How to complete this task:
Starting at the first line of the listing below and ending at the line with "каждого федерального округа и региона России.", copy each line exactly.

Data supplied:
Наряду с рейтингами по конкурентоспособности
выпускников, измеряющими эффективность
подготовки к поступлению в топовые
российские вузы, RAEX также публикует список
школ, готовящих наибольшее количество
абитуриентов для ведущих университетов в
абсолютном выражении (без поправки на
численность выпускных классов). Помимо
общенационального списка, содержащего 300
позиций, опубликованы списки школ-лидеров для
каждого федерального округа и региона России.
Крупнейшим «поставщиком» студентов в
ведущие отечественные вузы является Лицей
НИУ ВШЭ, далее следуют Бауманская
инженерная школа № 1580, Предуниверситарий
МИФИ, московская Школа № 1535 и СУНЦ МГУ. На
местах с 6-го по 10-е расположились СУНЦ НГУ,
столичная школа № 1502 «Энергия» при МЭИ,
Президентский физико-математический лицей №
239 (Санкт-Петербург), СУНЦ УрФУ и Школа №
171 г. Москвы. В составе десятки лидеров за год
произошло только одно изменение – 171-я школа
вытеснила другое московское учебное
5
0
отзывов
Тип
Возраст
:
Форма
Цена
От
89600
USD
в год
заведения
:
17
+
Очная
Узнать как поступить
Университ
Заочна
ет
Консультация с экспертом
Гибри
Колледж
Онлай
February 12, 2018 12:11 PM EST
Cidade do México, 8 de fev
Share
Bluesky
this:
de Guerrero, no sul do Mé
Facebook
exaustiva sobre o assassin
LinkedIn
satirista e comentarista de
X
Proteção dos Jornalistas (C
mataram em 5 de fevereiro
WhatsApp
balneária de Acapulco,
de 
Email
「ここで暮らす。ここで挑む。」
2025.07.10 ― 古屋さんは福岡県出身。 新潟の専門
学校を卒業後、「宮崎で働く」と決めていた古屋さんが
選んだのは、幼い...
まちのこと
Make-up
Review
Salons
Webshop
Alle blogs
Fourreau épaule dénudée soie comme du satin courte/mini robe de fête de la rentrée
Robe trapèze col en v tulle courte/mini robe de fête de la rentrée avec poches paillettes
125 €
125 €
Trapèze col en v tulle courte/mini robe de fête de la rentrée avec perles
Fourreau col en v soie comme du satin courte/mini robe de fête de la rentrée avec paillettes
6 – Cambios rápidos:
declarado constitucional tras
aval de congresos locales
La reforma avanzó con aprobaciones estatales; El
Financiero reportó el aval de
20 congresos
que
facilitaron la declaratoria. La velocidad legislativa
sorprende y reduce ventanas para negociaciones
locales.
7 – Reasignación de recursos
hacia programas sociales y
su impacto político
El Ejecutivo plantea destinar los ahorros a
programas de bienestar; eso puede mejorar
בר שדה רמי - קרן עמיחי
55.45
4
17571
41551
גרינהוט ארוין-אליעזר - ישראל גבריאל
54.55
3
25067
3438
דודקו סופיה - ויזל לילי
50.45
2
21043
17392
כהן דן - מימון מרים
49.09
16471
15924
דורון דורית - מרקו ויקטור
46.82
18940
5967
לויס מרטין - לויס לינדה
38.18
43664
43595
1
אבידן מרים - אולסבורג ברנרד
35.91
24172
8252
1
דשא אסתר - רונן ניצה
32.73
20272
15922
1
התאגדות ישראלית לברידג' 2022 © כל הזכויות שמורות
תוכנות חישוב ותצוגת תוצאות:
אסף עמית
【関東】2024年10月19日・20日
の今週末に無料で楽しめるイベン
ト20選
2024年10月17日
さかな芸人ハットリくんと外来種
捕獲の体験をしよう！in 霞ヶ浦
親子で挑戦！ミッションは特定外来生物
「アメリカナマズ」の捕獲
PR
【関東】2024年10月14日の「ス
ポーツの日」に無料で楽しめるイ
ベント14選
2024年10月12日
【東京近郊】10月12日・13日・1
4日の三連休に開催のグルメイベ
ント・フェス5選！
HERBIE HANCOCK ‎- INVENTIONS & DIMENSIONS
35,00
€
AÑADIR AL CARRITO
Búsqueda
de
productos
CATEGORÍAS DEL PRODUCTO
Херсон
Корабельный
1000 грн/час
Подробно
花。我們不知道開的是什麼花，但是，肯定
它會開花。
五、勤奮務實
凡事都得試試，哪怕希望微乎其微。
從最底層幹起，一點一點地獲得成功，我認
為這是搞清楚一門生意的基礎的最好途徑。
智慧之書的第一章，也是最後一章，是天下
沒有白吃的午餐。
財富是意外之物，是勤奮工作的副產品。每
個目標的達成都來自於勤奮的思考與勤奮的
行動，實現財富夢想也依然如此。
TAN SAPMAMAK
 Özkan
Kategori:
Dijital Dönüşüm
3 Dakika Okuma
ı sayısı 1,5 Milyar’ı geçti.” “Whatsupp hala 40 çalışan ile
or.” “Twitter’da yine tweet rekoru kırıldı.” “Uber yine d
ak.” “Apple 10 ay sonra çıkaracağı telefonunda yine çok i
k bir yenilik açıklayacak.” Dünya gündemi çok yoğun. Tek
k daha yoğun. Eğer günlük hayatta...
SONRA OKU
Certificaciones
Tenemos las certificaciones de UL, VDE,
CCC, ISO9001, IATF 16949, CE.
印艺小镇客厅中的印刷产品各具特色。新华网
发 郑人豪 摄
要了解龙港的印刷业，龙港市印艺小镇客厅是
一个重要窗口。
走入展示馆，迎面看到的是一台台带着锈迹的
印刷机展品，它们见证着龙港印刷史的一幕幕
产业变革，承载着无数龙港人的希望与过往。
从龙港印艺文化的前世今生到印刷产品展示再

Output of the task:
Наряду с рейтингами по конкурентоспособности
выпускников, измеряющими эффективность
подготовки к поступлению в топовые
российские вузы, RAEX также публикует список
школ, готовящих наибольшее количество
абитуриентов для ведущих университетов в
абсолютном выражении (без поправки на
численность выпускных классов). Помимо
общенационального списка, содержащего 300
позиций, опубликованы списки школ-лидеров для
каждого федерального округа и региона России.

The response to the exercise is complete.